Task requirements. Please find the lines in the following records that hold "United", and copy them.

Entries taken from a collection
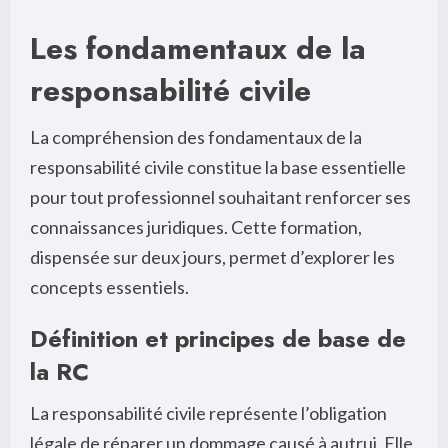
Les fondamentaux de la
responsabilité civile
La compréhension des fondamentaux de la
responsabilité civile constitue la base essentielle
pour tout professionnel souhaitant renforcer ses
connaissances juridiques. Cette formation,
dispensée sur deux jours, permet d’explorer les
concepts essentiels.
Définition et principes de base de
la RC
La responsabilité civile représente l’obligation
légale de réparer un dommage causé à autrui. Elle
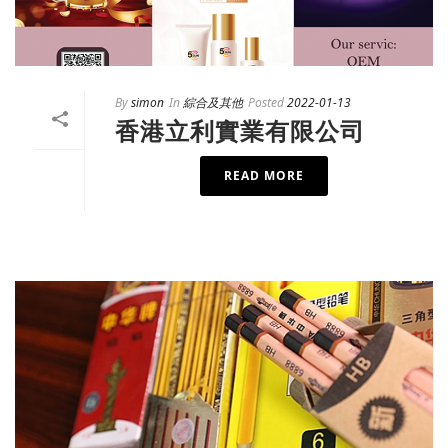
By
simon
In
綜合及其他
Posted
2022-01-13
香港立利實業有限公司
READ MORE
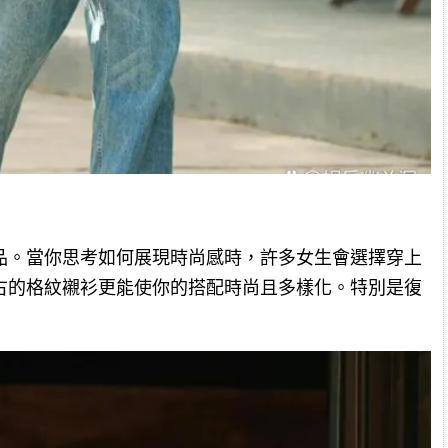
品。當你思考如何展現時尚感時，許多女生會選擇穿上
古的格紋襯衫更能使你的搭配時尚且多樣化。特別是復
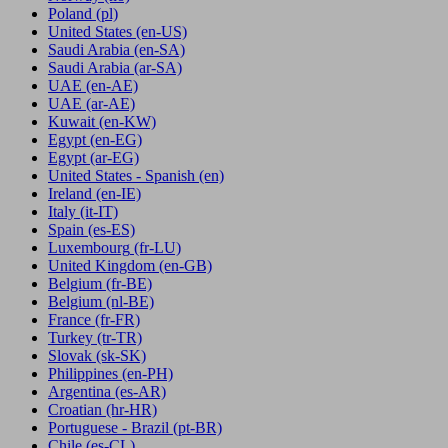
Poland
(pl)
United States
(en-US)
Saudi Arabia
(en-SA)
Saudi Arabia
(ar-SA)
UAE
(en-AE)
UAE
(ar-AE)
Kuwait
(en-KW)
Egypt
(en-EG)
Egypt
(ar-EG)
United States - Spanish
(en)
Ireland
(en-IE)
Italy
(it-IT)
Spain
(es-ES)
Luxembourg
(fr-LU)
United Kingdom
(en-GB)
Belgium
(fr-BE)
Belgium
(nl-BE)
France
(fr-FR)
Turkey
(tr-TR)
Slovak
(sk-SK)
Philippines
(en-PH)
Argentina
(es-AR)
Croatian
(hr-HR)
Portuguese - Brazil
(pt-BR)
Chile
(es-CL)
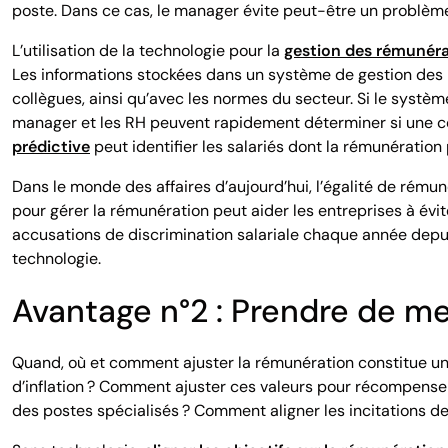
poste. Dans ce cas, le manager évite peut-être un problème
L’utilisation de la technologie pour la
gestion des rémunéra
Les informations stockées dans un système de gestion des 
collègues, ainsi qu’avec les normes du secteur. Si le syst
manager et les RH peuvent rapidement déterminer si une cont
prédictive
peut identifier les salariés dont la rémunération 
Dans le monde des affaires d’aujourd’hui, l’égalité de rémuné
pour gérer la rémunération peut aider les entreprises à évit
accusations de discrimination salariale chaque année depuis
technologie.
Avantage n°2 : Prendre de me
Quand, où et comment ajuster la rémunération constitue une 
d’inflation ? Comment ajuster ces valeurs pour récompenser 
des postes spécialisés ? Comment aligner les incitations de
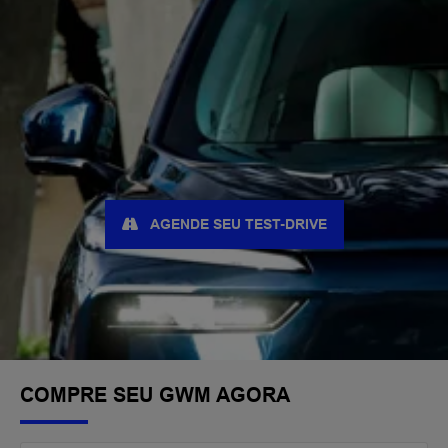
AGENDE SEU TEST-DRIVE
COMPRE SEU GWM AGORA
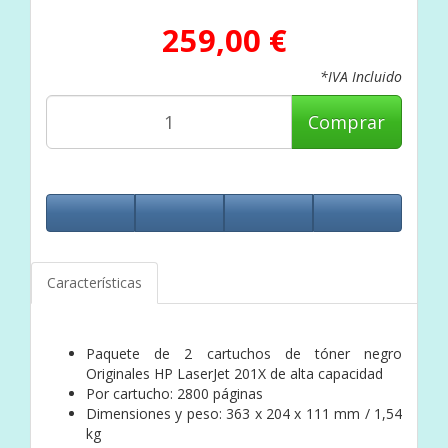
259,00 €
*IVA Incluido
Comprar
Características
Paquete de 2 cartuchos de tóner negro
Originales HP LaserJet 201X de alta capacidad
Por cartucho: 2800 páginas
Dimensiones y peso: 363 x 204 x 111 mm / 1,54
kg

Output for this task.
United States
United States - Spanish
United Kingdom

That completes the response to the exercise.